On October 16, 2013, the Senate significantly changed the content of the original bill and changed the name of the bill to the Continuing Appropriations Act, 2014. The Senate passed the bill around 7:56 p.m., in Recorded Vote 219, with a vote of 81-18. Democrats supported the bill 54–0, while Republicans supported it 27–18. Those 18 Republicans against included Senators Ted Cruz, Rand Paul, and Marco Rubio, all considered potential Republican candidates for president in 2016.

The House voted around 10:18 p.m. on the same day in Roll Call Vote 550 to pass the new Senate version 285-144. Democrats supported the bill 198–0, while Republicans opposed it 87–144. Speaker of the House John Boehner allowed the vote to go forward, despite continued Republican opposition, in order to avoid default. This constituted a violation of the informal "Hastert Rule", which Boehner had previously tried to adhere to on this matter. Boehner, as well as House Majority Leader Eric Cantor and House Majority Whip Kevin McCarthy all voted in favor of it, while House Budget Committee Chair and 2012 Republican vice presidential nominee Paul Ryan voted against it.
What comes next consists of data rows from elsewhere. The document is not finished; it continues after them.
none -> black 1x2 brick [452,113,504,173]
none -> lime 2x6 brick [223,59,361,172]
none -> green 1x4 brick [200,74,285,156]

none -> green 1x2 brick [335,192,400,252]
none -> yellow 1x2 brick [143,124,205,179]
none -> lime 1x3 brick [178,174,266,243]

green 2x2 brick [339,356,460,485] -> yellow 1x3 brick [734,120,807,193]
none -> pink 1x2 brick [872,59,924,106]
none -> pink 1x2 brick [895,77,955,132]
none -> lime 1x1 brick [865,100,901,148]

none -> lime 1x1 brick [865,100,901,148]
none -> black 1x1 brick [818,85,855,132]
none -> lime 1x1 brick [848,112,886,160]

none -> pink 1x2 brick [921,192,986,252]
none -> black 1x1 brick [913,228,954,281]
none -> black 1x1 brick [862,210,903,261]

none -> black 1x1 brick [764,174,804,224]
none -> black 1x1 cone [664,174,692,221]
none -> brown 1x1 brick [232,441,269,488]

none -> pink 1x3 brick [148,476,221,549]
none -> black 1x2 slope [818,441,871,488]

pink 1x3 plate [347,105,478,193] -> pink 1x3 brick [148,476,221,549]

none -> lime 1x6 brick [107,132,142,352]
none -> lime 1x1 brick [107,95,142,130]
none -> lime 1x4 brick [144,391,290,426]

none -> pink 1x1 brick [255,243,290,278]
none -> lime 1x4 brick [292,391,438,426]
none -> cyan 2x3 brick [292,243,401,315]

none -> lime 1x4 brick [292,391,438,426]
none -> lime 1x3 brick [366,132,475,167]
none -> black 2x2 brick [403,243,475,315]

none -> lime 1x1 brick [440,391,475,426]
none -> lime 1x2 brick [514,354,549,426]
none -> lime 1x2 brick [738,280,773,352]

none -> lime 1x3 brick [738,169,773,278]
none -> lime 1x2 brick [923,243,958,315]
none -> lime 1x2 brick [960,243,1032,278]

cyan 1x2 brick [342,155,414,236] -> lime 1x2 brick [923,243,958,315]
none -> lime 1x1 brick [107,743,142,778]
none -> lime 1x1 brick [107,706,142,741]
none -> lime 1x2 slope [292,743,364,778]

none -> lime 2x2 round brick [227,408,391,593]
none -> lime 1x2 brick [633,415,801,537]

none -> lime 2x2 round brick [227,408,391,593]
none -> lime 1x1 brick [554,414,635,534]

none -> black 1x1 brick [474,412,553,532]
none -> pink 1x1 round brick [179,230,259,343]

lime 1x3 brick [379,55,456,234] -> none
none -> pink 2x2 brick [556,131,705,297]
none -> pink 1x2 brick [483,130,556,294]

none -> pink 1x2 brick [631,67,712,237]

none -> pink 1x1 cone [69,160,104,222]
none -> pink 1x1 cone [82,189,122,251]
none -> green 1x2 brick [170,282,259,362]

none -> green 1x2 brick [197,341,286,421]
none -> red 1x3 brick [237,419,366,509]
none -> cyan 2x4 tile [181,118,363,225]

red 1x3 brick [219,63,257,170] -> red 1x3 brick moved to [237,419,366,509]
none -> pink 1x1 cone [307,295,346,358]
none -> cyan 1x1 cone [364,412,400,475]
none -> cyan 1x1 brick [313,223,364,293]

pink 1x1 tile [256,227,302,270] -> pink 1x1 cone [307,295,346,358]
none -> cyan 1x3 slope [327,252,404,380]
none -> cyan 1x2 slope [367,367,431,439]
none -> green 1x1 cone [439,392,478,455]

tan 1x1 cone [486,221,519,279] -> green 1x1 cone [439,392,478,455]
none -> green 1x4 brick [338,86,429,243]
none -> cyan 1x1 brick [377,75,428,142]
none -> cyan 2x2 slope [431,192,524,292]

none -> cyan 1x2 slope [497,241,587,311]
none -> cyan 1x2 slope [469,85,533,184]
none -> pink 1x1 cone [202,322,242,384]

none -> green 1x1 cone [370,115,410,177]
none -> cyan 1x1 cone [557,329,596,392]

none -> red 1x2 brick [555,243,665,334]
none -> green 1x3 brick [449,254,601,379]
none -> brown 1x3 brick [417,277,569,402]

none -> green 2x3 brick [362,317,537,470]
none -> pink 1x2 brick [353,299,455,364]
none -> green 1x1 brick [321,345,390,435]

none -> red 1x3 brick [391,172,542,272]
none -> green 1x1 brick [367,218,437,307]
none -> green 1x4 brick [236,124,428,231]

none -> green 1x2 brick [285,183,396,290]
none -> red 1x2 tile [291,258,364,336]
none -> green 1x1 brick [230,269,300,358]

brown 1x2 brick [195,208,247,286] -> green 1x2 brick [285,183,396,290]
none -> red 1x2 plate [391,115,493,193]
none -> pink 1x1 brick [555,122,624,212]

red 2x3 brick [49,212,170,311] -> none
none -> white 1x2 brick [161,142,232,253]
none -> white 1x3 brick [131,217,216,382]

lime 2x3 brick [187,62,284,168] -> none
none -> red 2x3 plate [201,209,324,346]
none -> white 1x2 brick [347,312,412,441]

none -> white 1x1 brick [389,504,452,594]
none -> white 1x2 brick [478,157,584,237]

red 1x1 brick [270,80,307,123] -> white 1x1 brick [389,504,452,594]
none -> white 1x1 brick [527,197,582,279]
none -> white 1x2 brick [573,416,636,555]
A bizarre moment occurred at the end of the vote when a stenographer for the House began shouting paranoid religious messages and had to be removed from the well.

President Obama signed the bill into law on October 17, 2013, at around 12:30 a.m.

==Debate and discussion==

===Debate about original version===
The original bill was designed in response to hundreds of pages of regulations about Obamacare, which included a shift to an "honor system" for judging eligibility for Obamacare subsidies. After it was introduced, the White House released a statement indicating that the President will veto the bill if it was passed by Congress.

===Debate about the final version===
Some Republicans were unhappy with the final deal. Senator Cruz referred to the Senate bill as a "terrible deal." Two of the conservative organizations that had pushed for the attempt to defund the health law, Heritage Action and the Club for Growth, opposed it.

Republicans did not get a delay on the medical device tax, a concession they wanted that had been included in the Continuing Appropriations Resolution, 2014 (H.J.Res 59). Republicans also did not get a limitation on the U.S. Treasury Department's ability to enact "emergency measures" to avoid default once a debt ceiling limit is reached.

The inclusion of the dam monies for Kentucky brought on some criticism. Senate Minority Leader Mitch McConnell of Kentucky was a prime architect of the overall deal, and the Senate Conservatives Fund called the addition a "Kentucky Kickback". But Senate Majority Leader Harry Reid defended it as actually saving the federal government money overall. The Lautenberg bequest also attracted some attention as he had been one of the richest members of Congress.

===After the deal===
Following the conclusion of the deal that led to passage of the bill, Boehner said, "We fought the good fight. We just didn't win." Republican Senator Lindsey Graham commented, "This package is a joke compared to what we could have gotten if we had a more reasonable approach." President Obama said, "We've got to get out of the habit of governing by crisis."

The fact that the deal only pushed out the need for another continuing resolution or debt ceiling increase a few months, without resolving any of the fundamental underlying debates about the U.S. budget or debt, led a number of politicians and other observers to say that Congress was once again just "kicking the can down the road".

The federal government was opened again on October 17.